21> Orwell was no saint, as he would to tell you. Wasn't it In the road to Wigan pier that that he admired beating his servant in Malaya? but I respect the man immensely, a grouch? what a strange choice of word. he went from naive to embittered because he was a realist surrounded by people clinging desperately-to their idealistic view of Russia.

23krolik
Jul 5, 2011, 3:57 am

>22 SimonW11:
Believe me, I meant "grouch" in the best sense. For instance, his exasperation in "Inside the Whale" with the (then) "purposeful" or "Marxised" poetry of Auden and Spender, which he reproaches for its "Boy Scout atmosphere of bare knees and community singing." That line always makes me laugh.

24Doug1943
Jul 5, 2011, 4:47 am

Orwell is one of the few people that both Left and Right can admire, with few reservations.

He wasn't a deep thinker, but he had integrity. His Homage to Catalonia is probably more responsible, than any other book, for making young Americans of my generation into Marxists.

How can you not read something like this, and remain unmoved?

"This was in late December 1936, less than seven months ago as I write, and yet
it is a period that has already receded into enormous distance. Later events
have obliterated it much more completely than they have obliterated 1935, or
1905, for that matter.

I had come to Spain with some notion of writing newspaper articles,
but I had joined the militia almost immediately, because at
that time and in that atmosphere it seemed the only conceivable thing to do.

The Anarchists were still in virtual control of Catalonia and the revolution
was still in full swing. To anyone who had been there since the beginning it
probably seemed even in December or January that the revolutionary period was
ending; but when one came straight from England the aspect of Barcelona was
something startling and overwhelming.

It was the first time that I had ever been in a town where the working class was in the saddle.
Practically every building of any size had been seized by the workers and was draped with red
flags ow with the red and black flag of the Anarchists; every wall was scrawled
with the hammer and sickle and with the initials of the revolutionary parties;
almost every church had been gutted and its images burnt. Churches here and
there were being systematically demolished by gangs of workman. Every shop and
cafe had an inscription saying that it had been collectivised; even the
bootblacks had been collectivized and their boxes painted red and black.

Waiters and shop-walkers looked you in the face and treated you as an equal.
Servile and even ceremonial forms of speech had temporarily disappeared. Nobody
said 'Sen~or' or 'Don' ort even 'Usted'; everyone called everyone else
'Comrade' or 'Thou', and said 'Salud!' instead of 'Buenos dias'. Tipping
had been forbidden by law since the time of Primo de Rivera; almost my first
experience was receiving a lecture from a hotel manager for trying to tip a
lift-boy.

There were no private motor-cars, they had all been commandeered,
and the trams and taxis and much of the other transport were painted red and
black.
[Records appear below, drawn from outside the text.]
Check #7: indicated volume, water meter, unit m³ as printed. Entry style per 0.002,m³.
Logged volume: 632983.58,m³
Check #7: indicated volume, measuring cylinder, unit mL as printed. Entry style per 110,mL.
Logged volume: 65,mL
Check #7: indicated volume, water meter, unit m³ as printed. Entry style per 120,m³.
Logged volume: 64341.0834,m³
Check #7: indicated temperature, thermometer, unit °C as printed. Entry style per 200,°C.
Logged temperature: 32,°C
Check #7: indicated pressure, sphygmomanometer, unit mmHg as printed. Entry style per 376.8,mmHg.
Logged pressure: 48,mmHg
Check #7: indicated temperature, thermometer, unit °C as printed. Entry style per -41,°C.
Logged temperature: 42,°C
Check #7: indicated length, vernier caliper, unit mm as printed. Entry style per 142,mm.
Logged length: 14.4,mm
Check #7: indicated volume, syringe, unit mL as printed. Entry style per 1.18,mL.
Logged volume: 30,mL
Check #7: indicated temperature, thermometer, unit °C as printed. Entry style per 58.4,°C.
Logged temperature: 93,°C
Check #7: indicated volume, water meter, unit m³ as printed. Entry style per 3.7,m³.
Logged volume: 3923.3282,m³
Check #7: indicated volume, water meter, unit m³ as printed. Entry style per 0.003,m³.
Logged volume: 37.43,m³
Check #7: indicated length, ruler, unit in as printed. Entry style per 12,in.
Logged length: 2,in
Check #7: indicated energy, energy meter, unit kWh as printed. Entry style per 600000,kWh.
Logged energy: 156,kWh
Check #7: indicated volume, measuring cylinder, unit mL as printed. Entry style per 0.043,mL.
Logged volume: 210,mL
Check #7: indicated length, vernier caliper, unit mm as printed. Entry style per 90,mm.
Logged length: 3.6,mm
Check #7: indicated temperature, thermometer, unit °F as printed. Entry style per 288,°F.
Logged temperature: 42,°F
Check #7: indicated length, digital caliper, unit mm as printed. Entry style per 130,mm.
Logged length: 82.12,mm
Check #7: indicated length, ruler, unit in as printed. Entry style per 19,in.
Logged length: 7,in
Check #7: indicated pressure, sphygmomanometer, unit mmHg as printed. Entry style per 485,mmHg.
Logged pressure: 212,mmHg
The revolutionary posters were everywhere, flaming from the walls in
clean reds and blues that made the few remaining advertisements look like
daubs of mud.

Down the Ramblas, the wide central artery of the town where
crowds of people streamed constantly to and fro, the loud-speakers were
bellowing revolutionary songs all day and far into the night. And it was
the aspect of the crowds that was the queerest thing of all.

In outward appearance it was a town in which the wealthy classes had practically ceased
to exist. Except for a small number of women and foreigners there were
no 'well-dressed' people at all. Practically everyone wore rough working-class
clothes, or blue overalls or some variant of militia uniform.

All this was queer and moving. There was much in this that I did not understand, in some
ways I did not not even like it, but I recognized it immediately as a state of
affairs worth fighting for. "

And on the other hand, Animal Farm is a powerful antidote to just those feelings.